This article is more than 1 year old
Astroboffins baffled as Curiosity rover takes larger gasps of oxygen in Martian summers
It might be organic life, but more likely chemistry says NASA
A new Martian mystery has left scientists baffled. The oxygen in the planet’s atmosphere seems to rise every spring and summer and fall during autumn and winter, and scientists have no idea why.
The startling discovery was made after the team analysed data from the Gale Crater taken by the Sample Analysis at Mars (SAM) instrument, a microwave oven-sized box that sits within NASA's Curiosity Rover. The robot cart has been exploring the Red Planet since 2012, allowing researchers to monitor how the concentration of gases fluctuate with the seasons for the first time.
SAM confirmed the chemical composition of the Martian atmosphere: it contains 95 per cent carbon dioxide, 2.6 per cent nitrogen, 1.9 per cent argon, 0.16 per cent oxygen, and 0.06 per cent carbon monoxide, by volume. But those concentrations varied over time.

- _SOURCE EXCERPT_:
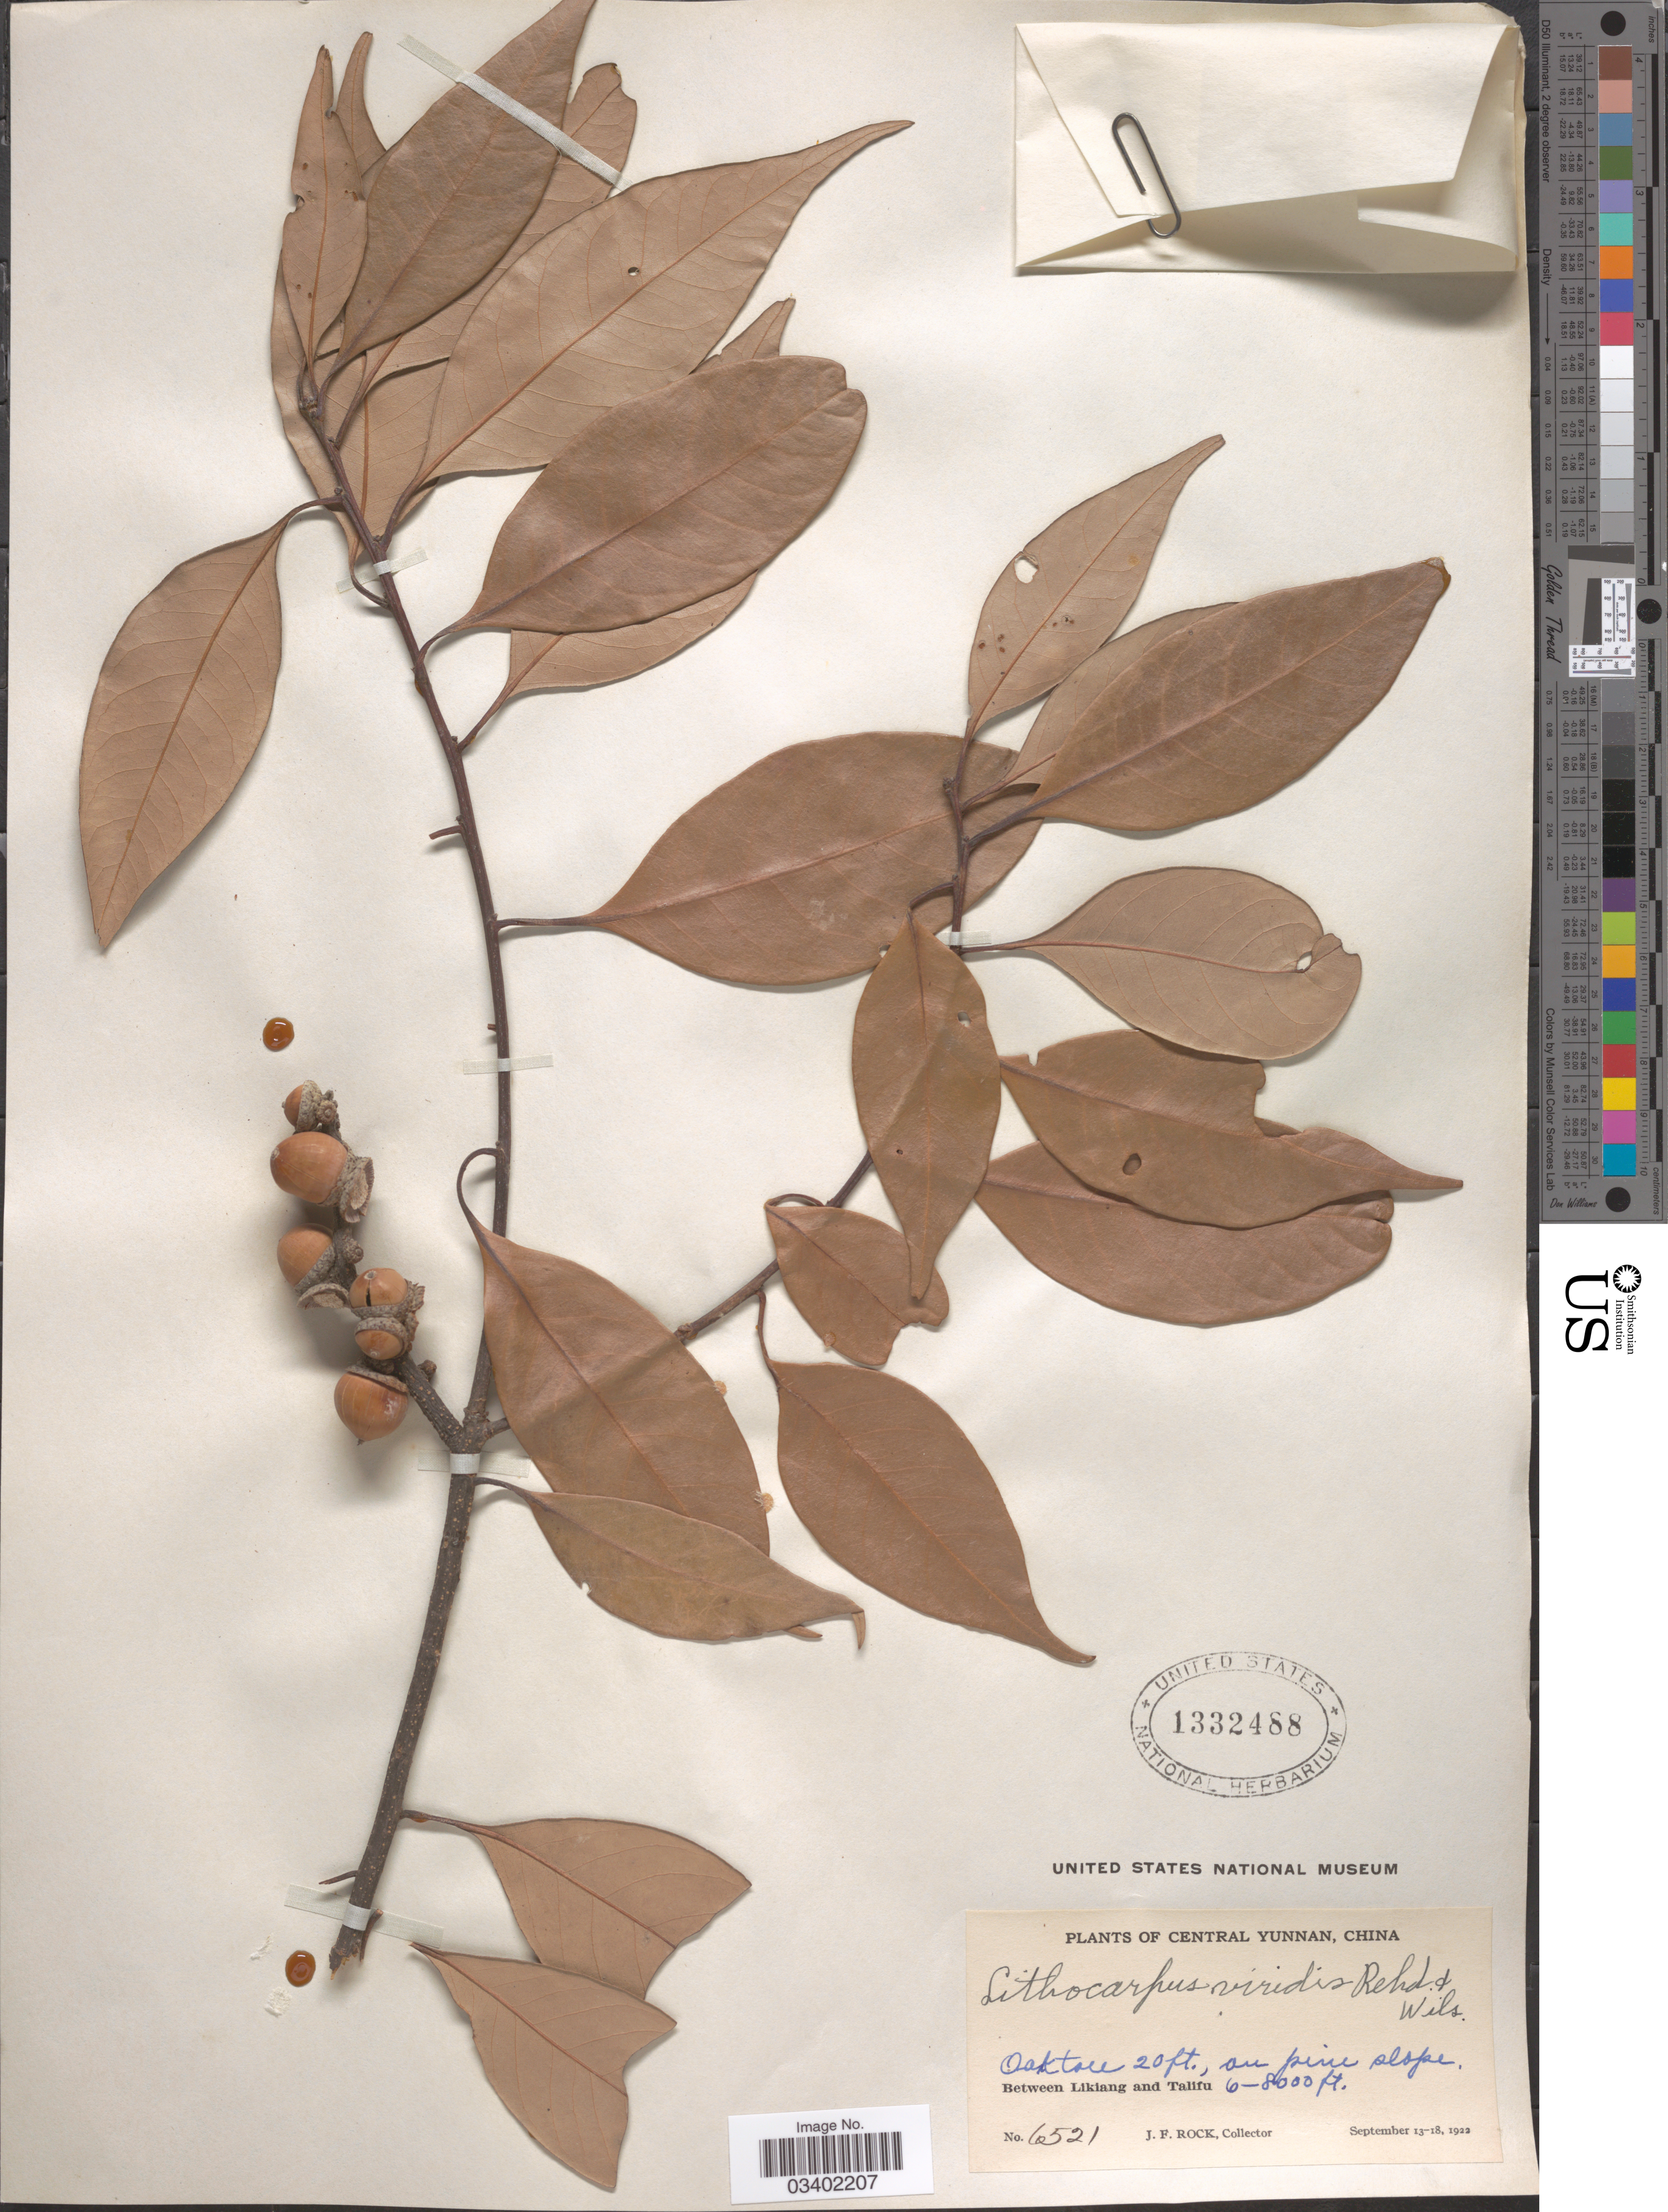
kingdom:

- _EXERCISE TASKS_:
1 - In the article on Martian oxygen, turn the paragraph beginning "SAM confirmed the chemical composition" into a short list that keeps its main facts.
2 - Carry on the article about oxygen in the Martian atmosphere from its final sentence.

- _EXERCISE RESPONSES_:
1 -
Makeup of the Martian atmosphere by volume, as confirmed by SAM:
- Carbon dioxide: 95 percent
- Nitrogen: 2.6 percent
- Argon: 1.9 percent
- Oxygen: 0.16 percent
- Carbon monoxide: 0.06 percent
- These concentrations varied over time.

2 -
"The first time we saw that, it was just mind boggling," said Sushil Atreya, co-author of the study published in the Journal of Geophysical Research: Planets and a professor of climate and space sciences at the University of Michigan.
Carbon dioxide freezes over the Martian North and South pole in winter, lowering the air pressure across the planet’s atmosphere. It evaporates in the spring and summer, however, raising the air pressure again. Scientists expected the other gases to follow a similar pattern, rising and falling according to the amount of carbon dioxide in the air.
The concentration of nitrogen and argon followed suit, but for oxygen it varied wildly. Although oxygen does wax in spring and summer and wane in autumn and winter like carbon dioxide, the amount it fluctuated by was unpredictable. Oxygen levels can shoot up by as much as 30 per cent in the warmer seasons and sink back down to below normal levels in winter, suggesting that something was producing the gas and then taking it away again.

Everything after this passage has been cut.